Reinoud III van Gelre
Reinoud III | ||
---|---|---|
1333-1371 | ||
Eerste zegel van Reinald III, in gebruik van 20 september 1344 tot 6 juli 1349
| ||
Hertog van Gelre | ||
Periode | 1343–1361 en | |
Voorganger | Reinoud II | |
Opvolger | Eduard van Gelre en Willem van Gulik | |
Vader | Reinoud II van Gelre | |
Moeder | Eleonora van Engeland | |
Dynastie | Huis Wassenberg |
Reinoud III of Reinald III (13 mei 1333 - 4 december 1371) was hertog van Gelre en graaf van Zutphen. Hij was een zoon van Reinoud II van Gelre en Eleonora van Engeland. Op 1 juli 1347 huwde hij in Tervuren met Maria van Brabant, de derde dochter van hertog Jan III van Brabant en Maria van Évreux. Hij werd begraven in het Klooster 's-Gravendaal.
Zijn bijnaam luidde Reinoud de Dikke of Vette: mede vanwege zijn tienjarige gevangenschap (1361-1371) was hij door goede behandeling enorm in omvang gegroeid waardoor hij zijn cel niet meer uit kon[1].
Levensloop
Na het overlijden van Reinoud II in oktober 1343 werd de 10-jarige Reinoud III te jong bevonden om het hertogdom Gelre te besturen. De Raad van State koos twee voogden, zijn moeder Eleanora en zijn oom Dirk IV van Valkenburg, en stelde zijn oom Jan van Valkenburg aan als stadhouder[2]. Het boterde niet tussen Eleonora en Dirk van Valkenburg, waarna Eleonora besloot om met haar twee zoons naar Calais te vertrekken, waar haar broer Eduard III van Engeland met een beleg van de stad bezig was. Reinoud II had besloten dat zijn oudste zoon zou huwen met Maria van Brabant. Edward III wenste daarentegen dat Reinoud III een huwelijksverbintenis aan zou gaan met het Huis Gulik. Ondertussen had Dirk van Valkenburg een verbond gesloten met Willem IV van Holland. Deze laatste wilde een huwelijk tussen Reinoud III en zijn zuster Isabella. Reinoud III volgde echter de wens van zijn vader en vertrok naar Antwerpen en huwde in Vilvoorde met Maria van Brabant[3]. Het echtpaar verkreeg het 'Land van Turnhout' als bruidsschat[4].
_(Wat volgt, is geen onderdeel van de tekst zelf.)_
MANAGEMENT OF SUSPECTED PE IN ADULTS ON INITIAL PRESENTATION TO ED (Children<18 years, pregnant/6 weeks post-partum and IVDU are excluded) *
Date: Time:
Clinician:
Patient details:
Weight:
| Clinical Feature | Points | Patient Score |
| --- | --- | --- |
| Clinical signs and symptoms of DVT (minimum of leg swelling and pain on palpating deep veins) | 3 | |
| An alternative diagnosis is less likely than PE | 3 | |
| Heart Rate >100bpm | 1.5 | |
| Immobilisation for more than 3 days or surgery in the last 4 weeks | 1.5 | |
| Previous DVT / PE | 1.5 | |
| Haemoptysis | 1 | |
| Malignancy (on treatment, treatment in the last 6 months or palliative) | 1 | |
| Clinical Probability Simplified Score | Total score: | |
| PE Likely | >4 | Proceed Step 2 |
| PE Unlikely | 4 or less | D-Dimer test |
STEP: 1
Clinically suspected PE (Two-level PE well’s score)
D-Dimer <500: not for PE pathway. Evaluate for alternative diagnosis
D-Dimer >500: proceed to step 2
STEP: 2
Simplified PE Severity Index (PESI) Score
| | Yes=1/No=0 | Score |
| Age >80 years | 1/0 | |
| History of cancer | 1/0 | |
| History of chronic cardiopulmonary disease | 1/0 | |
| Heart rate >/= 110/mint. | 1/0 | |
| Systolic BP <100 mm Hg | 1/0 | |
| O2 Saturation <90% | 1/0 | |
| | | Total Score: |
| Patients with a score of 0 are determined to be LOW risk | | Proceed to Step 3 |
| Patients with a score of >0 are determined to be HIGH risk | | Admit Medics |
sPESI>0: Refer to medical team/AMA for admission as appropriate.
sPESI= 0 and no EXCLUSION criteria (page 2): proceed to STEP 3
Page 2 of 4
Enkele dagen na de bruiloft volgde Reinoud III zijn schoonvader Jan III van Brabant in de Slag bij Hamont (21 juli 1347) tegen de opstandige Luikenaren. De slag verliep desastreus voor het Hertogdom Brabant en Gelre, de 15-jarige Reinoud III raakte gewond en verloor belangrijke mannen als Hubert II van Culemborg en Robert van Arkel[5]. Hoewel Reinoud in de keuze voor een echtgenote de wens van zijn oom Edward III van Engeland niet had gevolgd, bleef hij zijn oom wel steunen in de Honderdjarige Oorlog met Frankrijk. Reinoud III kreeg in de periode 1348-1350 te maken met de Zwarte Dood die in Europa vele slachtoffers maakte en met een partijtwist tussen zijn edelen, de Heeckerens en Bronkhorsten[6]. Reinoud moest een keuze maken aan welke kant hij stond en koos uiteindelijk rond 1350 voor de Van Heeckerens. De Van Bronckhorsten, die toen nog in tel waren in het Hertogdom Gelre, wisten Reinouds 14-jarige jongere broer Eduard voor zich te winnen. Dit leidde tot de elf jaar durende Gelderse Broeder- en burgertwist (1350-1361)[7].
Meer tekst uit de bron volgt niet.